Task list:
**1)** Reproduce the passage of the blog post on motivation verbatim, starting with "Then I'd like" and going on through "motivation in drawing.".
**2)** Write the next part of the blog post on motivation, picking up after its final sentence.

Provided text:
Then I'd like you to come up with you own example of team production with gift exchange, if you can, and try to determine which elements from these readings penetrates your example.
I find these articles very interesting, and particularly the third one, because I can connect my own experience with it.
The Altruism article argued that expecting people to be selfish triggers people’s economic motivation, restrains people’s moral motivation and crushes people’s tendency to be good. I’ve read similar findings in Psychology before called the “over-justification effect”. It states that external incentive such as money or rewards will decrease a person’s intrinsic motivation on a certain task or interest. For example, if a child has a strong interest in drawing, rewarding him/her candies every time he/she draw a picture will actually decrease his/her interest and intrinsic motivation in drawing.
I think these theories indicate that external tangible rewards, including financial and material rewards, counterintuitively, may not be that effective in motivating people to perform well. Thinking about my internship experience in Dow Chemical, I found that they managed this very well and made use of these theories in their workplace very successfully. I didn’t really realize this until I read about this blog prompt and thought about what I saw at Dow carefully, and then I started to tie everything together.

Material:
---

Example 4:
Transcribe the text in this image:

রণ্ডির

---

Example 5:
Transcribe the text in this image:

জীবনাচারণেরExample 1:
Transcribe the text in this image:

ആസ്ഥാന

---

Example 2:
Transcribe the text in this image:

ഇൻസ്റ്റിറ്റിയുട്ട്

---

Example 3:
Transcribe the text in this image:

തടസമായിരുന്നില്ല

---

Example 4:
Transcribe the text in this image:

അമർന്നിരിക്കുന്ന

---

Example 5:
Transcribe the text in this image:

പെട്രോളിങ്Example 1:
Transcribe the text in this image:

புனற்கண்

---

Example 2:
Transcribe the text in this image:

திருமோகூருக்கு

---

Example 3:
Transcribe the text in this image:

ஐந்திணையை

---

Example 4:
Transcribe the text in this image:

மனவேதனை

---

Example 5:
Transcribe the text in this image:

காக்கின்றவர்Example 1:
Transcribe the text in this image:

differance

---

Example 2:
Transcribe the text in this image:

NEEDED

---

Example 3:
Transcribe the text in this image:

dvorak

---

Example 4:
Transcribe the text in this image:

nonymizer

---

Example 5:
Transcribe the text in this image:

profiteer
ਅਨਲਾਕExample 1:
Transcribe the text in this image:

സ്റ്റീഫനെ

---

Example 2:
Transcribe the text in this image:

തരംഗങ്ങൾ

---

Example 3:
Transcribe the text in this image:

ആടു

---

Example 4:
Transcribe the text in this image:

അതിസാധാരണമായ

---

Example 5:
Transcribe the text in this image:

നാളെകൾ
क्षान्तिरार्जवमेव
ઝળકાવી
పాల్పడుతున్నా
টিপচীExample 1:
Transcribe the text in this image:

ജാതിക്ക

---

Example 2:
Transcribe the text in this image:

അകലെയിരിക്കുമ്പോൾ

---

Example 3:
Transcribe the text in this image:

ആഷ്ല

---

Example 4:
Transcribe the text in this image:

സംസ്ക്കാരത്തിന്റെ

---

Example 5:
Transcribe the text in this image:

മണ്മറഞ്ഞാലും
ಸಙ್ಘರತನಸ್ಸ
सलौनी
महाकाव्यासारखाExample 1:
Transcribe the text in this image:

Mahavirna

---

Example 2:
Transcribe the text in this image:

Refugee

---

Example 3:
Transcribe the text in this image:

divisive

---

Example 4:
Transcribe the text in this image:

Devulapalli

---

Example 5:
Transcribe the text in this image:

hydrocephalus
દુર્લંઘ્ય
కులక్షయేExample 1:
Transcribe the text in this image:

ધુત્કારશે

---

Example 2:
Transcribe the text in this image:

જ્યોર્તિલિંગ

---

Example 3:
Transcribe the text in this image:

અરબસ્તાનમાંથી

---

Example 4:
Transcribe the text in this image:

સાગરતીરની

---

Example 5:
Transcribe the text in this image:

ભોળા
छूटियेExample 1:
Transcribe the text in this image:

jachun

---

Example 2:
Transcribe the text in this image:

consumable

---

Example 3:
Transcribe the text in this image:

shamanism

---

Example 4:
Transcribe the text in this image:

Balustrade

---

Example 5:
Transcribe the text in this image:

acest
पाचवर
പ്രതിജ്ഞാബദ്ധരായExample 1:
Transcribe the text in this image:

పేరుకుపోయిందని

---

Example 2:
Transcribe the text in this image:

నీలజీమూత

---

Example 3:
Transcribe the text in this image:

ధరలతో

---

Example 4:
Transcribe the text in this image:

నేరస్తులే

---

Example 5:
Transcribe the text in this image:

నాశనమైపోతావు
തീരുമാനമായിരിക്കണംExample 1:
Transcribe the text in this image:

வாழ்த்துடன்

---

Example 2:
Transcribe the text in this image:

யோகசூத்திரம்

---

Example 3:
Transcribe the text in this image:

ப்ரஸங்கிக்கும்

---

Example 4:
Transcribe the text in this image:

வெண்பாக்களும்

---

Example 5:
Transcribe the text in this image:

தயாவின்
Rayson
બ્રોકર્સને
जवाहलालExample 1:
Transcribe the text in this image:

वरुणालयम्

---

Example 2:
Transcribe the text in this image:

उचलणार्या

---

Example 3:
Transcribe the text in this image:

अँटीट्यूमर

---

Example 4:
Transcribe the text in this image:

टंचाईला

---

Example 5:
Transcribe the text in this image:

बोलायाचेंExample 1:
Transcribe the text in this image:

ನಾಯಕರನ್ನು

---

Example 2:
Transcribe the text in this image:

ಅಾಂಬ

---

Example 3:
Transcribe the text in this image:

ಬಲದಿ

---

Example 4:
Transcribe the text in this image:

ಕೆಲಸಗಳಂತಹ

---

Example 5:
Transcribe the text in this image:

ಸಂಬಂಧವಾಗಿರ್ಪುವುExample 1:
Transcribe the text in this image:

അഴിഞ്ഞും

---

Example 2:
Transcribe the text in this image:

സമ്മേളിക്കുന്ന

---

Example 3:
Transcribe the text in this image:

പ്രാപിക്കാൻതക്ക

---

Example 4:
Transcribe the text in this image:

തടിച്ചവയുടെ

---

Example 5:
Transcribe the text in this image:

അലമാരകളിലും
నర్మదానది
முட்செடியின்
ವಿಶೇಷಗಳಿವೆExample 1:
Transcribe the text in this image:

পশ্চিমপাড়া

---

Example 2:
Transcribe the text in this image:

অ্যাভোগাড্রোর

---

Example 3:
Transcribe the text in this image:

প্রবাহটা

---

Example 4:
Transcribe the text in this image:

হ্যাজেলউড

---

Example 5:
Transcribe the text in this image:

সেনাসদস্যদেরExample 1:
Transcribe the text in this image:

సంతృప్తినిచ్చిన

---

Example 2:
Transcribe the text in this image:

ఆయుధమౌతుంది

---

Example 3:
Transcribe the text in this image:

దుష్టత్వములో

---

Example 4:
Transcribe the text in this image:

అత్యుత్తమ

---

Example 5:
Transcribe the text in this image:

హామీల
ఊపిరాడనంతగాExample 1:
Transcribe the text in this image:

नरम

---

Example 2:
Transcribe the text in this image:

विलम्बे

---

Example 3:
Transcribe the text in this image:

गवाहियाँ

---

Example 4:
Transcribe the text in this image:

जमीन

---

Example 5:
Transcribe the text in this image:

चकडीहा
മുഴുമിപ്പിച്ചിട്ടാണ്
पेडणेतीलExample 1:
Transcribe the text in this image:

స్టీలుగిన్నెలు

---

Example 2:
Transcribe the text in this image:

Results by task:
**1)**
Then I'd like you to come up with you own example of team production with gift exchange, if you can, and try to determine which elements from these readings penetrates your example.
I find these articles very interesting, and particularly the third one, because I can connect my own experience with it.
The Altruism article argued that expecting people to be selfish triggers people’s economic motivation, restrains people’s moral motivation and crushes people’s tendency to be good. I’ve read similar findings in Psychology before called the “over-justification effect”. It states that external incentive such as money or rewards will decrease a person’s intrinsic motivation on a certain task or interest. For example, if a child has a strong interest in drawing, rewarding him/her candies every time he/she draw a picture will actually decrease his/her interest and intrinsic motivation in drawing.

**2)**
As I mentioned in my previous posts, Dow promotes the “appreciation culture” among their employees. Human Resources launch campaigns to promote “appreciation culture”, and encourages their employees to acknowledge each other, appreciate each other, help each other, and collaborate with each other. They designed simple activities to promote preferred behaviors. During the “appreciation week”, they provided well-designed thank you cards and encouraged their employees to write words of thanks to their colleagues, and also helped to deliver these cards to the designated receiver. These thank you cards make employees feel being appreciated and being valued, therefore triggers their moral motivation to be a good worker, just as what the NY Times article wrote “following their natural bias toward reciprocity, service and cooperation”, which ultimately increases employee performance level in a very subtle way. It’s very effective in increasing employee satisfaction, which leads to higher motivation and performance, meanwhile being cost-effective.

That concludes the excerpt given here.